INSTRUCTION → Please arrange every line of text in the data below as a JSON list of strings, one string per line. Skip blank lines and leave the pictures out.

RECORDS FOR THIS TASK START

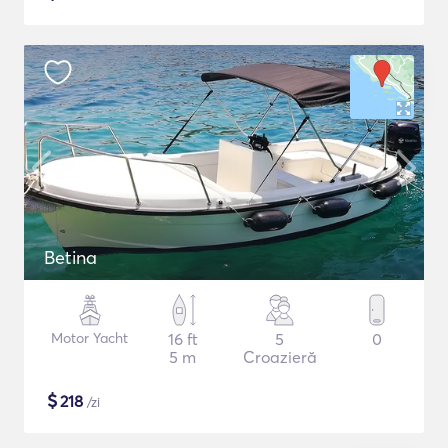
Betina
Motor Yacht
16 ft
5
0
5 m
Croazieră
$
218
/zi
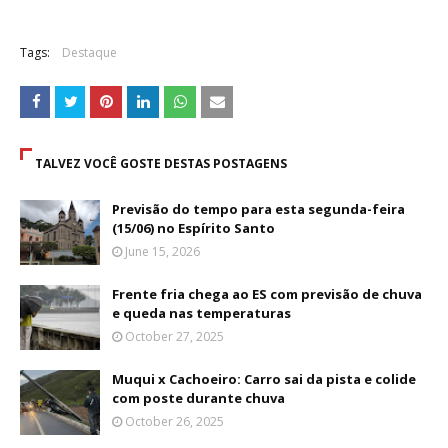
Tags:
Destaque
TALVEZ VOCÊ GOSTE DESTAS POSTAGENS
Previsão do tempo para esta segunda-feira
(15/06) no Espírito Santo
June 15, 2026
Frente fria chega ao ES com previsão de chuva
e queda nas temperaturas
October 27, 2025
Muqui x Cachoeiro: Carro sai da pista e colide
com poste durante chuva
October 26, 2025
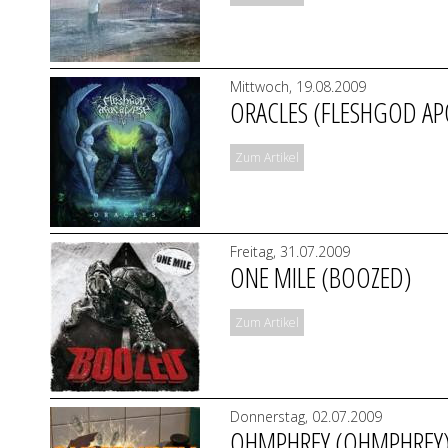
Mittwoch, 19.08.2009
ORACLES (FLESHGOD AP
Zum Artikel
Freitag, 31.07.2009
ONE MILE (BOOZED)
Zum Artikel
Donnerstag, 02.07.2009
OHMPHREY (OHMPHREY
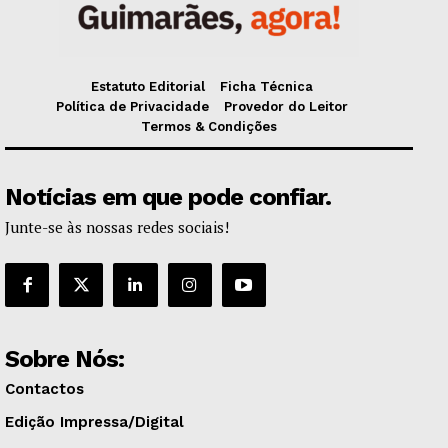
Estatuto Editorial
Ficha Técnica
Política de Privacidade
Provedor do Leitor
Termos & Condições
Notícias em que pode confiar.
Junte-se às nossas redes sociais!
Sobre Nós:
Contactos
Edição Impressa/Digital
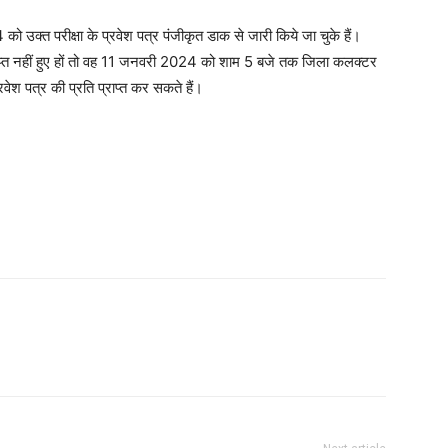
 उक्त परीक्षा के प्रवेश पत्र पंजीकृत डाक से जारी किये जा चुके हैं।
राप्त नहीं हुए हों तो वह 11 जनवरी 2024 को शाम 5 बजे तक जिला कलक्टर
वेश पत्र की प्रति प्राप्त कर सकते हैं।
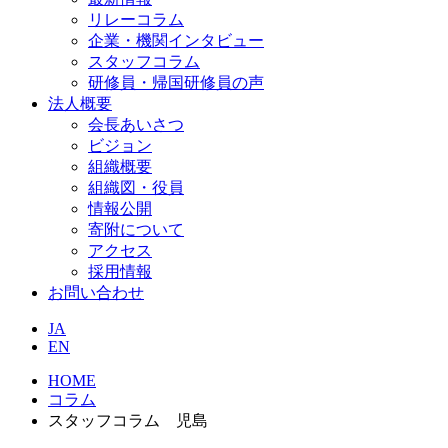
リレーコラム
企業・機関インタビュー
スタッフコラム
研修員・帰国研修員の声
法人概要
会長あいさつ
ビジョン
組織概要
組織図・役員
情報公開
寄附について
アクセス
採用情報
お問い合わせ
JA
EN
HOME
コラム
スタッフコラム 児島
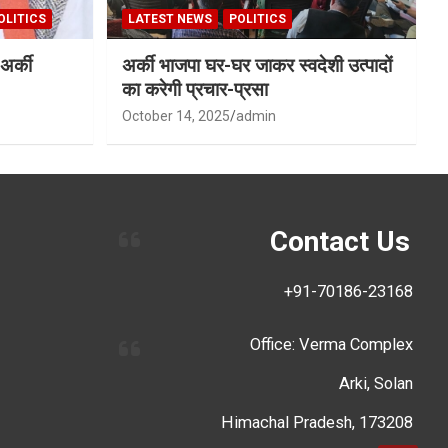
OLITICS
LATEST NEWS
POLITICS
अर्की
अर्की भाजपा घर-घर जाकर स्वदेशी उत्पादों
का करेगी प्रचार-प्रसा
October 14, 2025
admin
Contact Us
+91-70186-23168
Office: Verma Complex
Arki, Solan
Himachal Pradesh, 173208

RECORDS FOR THIS TASK END

ANSWER BELOW →
[
  "Betina",
  "Motor Yacht",
  "16 ft",
  "5",
  "0",
  "5 m",
  "Croazieră",
  "$",
  "218",
  "/zi",
  "Tags:",
  "Destaque",
  "TALVEZ VOCÊ GOSTE DESTAS POSTAGENS",
  "Previsão do tempo para esta segunda-feira",
  "(15/06) no Espírito Santo",
  "June 15, 2026",
  "Frente fria chega ao ES com previsão de chuva",
  "e queda nas temperaturas",
  "October 27, 2025",
  "Muqui x Cachoeiro: Carro sai da pista e colide",
  "com poste durante chuva",
  "October 26, 2025",
  "Mittwoch, 19.08.2009",
  "ORACLES (FLESHGOD AP",
  "Zum Artikel",
  "Freitag, 31.07.2009",
  "ONE MILE (BOOZED)",
  "Zum Artikel",
  "Donnerstag, 02.07.2009",
  "OHMPHREY (OHMPHREY",
  "Estatuto Editorial",
  "Ficha Técnica",
  "Política de Privacidade",
  "Provedor do Leitor",
  "Termos & Condições",
  "Notícias em que pode confiar.",
  "Junte-se às nossas redes sociais!",
  "Sobre Nós:",
  "Contactos",
  "Edição Impressa/Digital",
  " उक्त परीक्षा के प्रवेश पत्र पंजीकृत डाक से जारी किये जा चुके हैं।",
  "राप्त नहीं हुए हों तो वह 11 जनवरी 2024 को शाम 5 बजे तक जिला कलक्टर",
  "वेश पत्र की प्रति प्राप्त कर सकते हैं।",
  "リレーコラム",
  "企業・機関インタビュー",
  "スタッフコラム",
  "研修員・帰国研修員の声",
  "法人概要",
  "会長あいさつ",
  "ビジョン",
  "組織概要",
  "組織図・役員",
  "情報公開",
  "寄附について",
  "アクセス",
  "採用情報",
  "お問い合わせ",
  "JA",
  "EN",
  "HOME",
  "コラム",
  "スタッフコラム 児島",
  "OLITICS",
  "LATEST NEWS",
  "POLITICS",
  "अर्की",
  "अर्की भाजपा घर-घर जाकर स्वदेशी उत्पादों",
  "का करेगी प्रचार-प्रसा",
  "October 14, 2025",
  "admin",
  "Contact Us",
  "+91-70186-23168",
  "Office: Verma Complex",
  "Arki, Solan",
  "Himachal Pradesh, 173208"
]